Task requirements:
Out of the lines below, please list those that hold the string "right".
***** Data shown *****
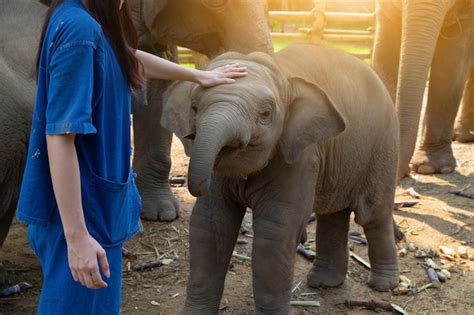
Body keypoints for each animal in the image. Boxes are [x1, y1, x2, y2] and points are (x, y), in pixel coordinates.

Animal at [163, 43, 400, 314]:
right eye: (194, 107)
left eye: (266, 114)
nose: (195, 186)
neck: (282, 74)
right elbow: (211, 223)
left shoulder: (300, 154)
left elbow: (276, 229)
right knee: (333, 214)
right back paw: (324, 283)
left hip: (384, 144)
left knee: (373, 214)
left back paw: (384, 286)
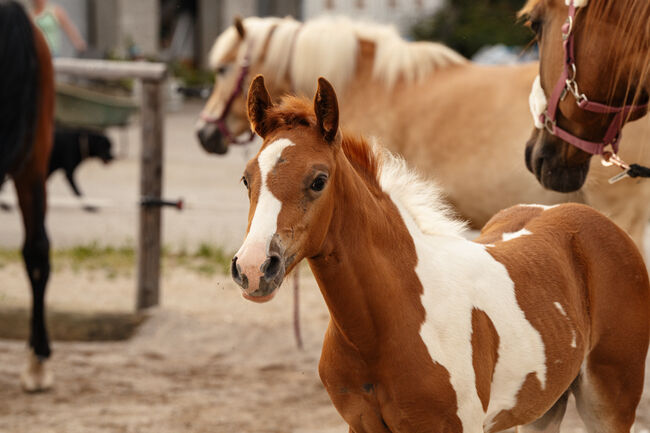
*****
Solution to this exercise:
right eye: (194, 107)
right elbow: (211, 223)
right knee: (333, 214)
right back paw: (324, 283)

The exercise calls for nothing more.